*Exercise aim:*
Rewrite the lines of the material below, substituting "image" for every occurrence of "photograph" and changing nothing else. Leave the pictures out of your answer.
*** Material provided
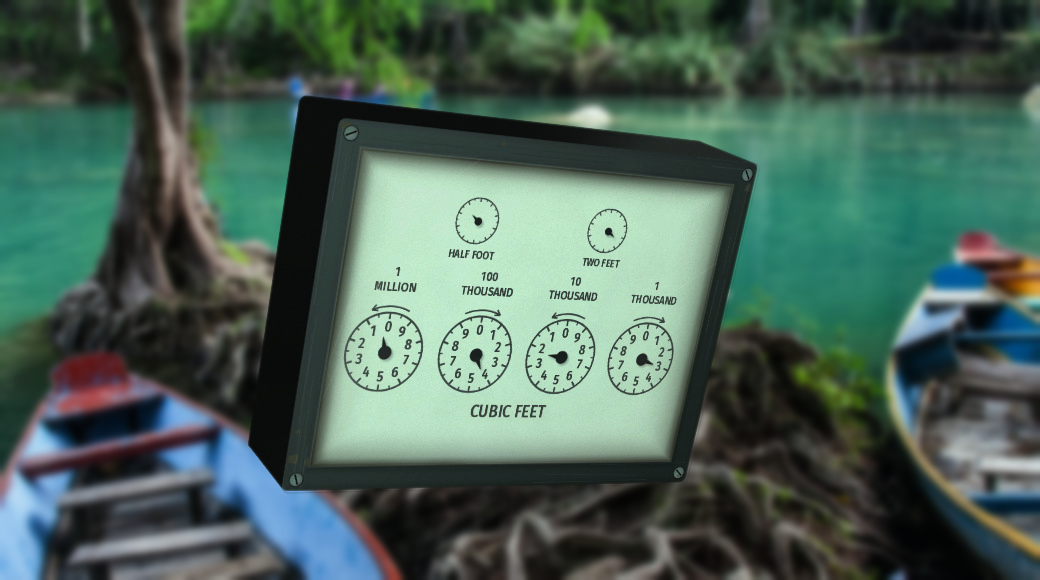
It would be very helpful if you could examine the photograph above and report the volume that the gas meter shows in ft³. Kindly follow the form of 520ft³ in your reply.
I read 42300ft³
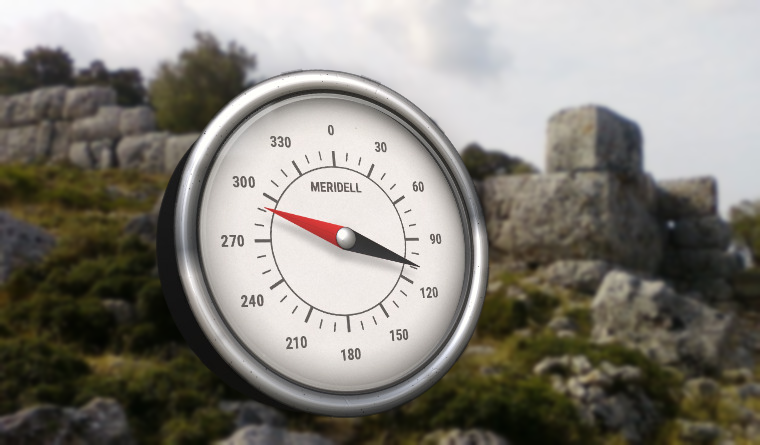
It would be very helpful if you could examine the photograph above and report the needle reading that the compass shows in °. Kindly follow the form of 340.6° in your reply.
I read 290°
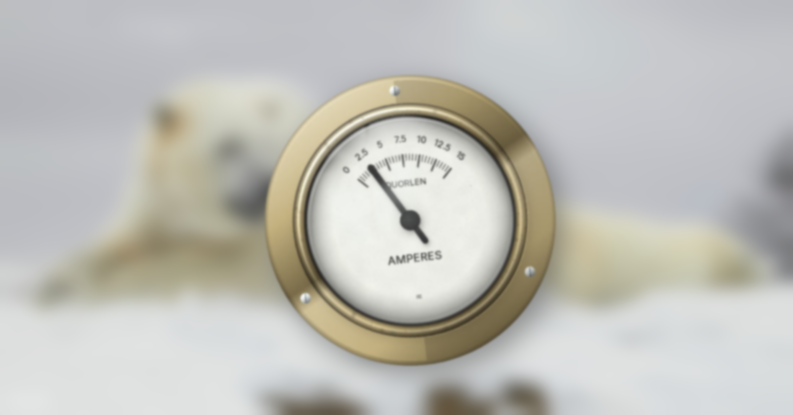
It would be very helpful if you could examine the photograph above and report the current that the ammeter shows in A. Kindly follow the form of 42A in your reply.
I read 2.5A
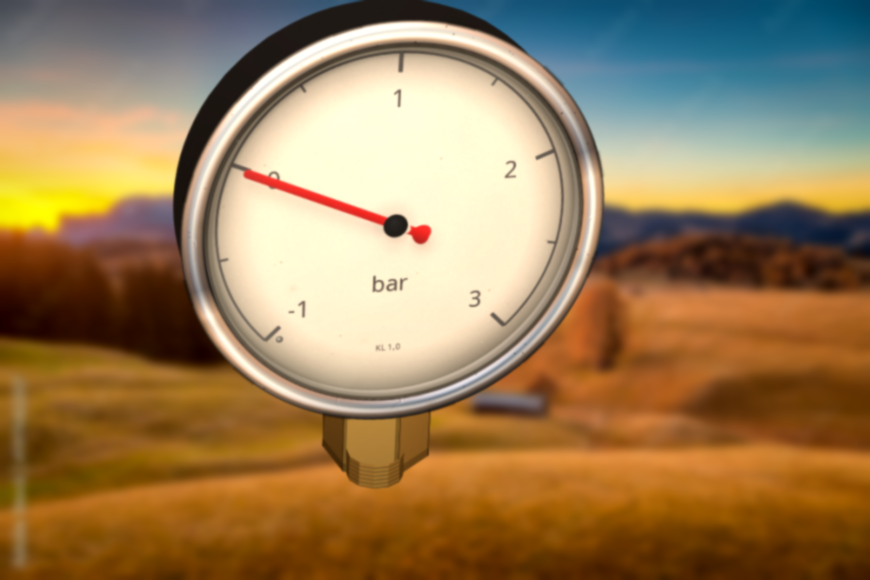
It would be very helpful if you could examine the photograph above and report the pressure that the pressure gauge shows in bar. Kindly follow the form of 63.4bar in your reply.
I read 0bar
******
*Response to this task:*
It would be very helpful if you could examine the image above and report the volume that the gas meter shows in ft³. Kindly follow the form of 520ft³ in your reply.
I read 42300ft³
It would be very helpful if you could examine the image above and report the needle reading that the compass shows in °. Kindly follow the form of 340.6° in your reply.
I read 290°
It would be very helpful if you could examine the image above and report the current that the ammeter shows in A. Kindly follow the form of 42A in your reply.
I read 2.5A
It would be very helpful if you could examine the image above and report the pressure that the pressure gauge shows in bar. Kindly follow the form of 63.4bar in your reply.
I read 0bar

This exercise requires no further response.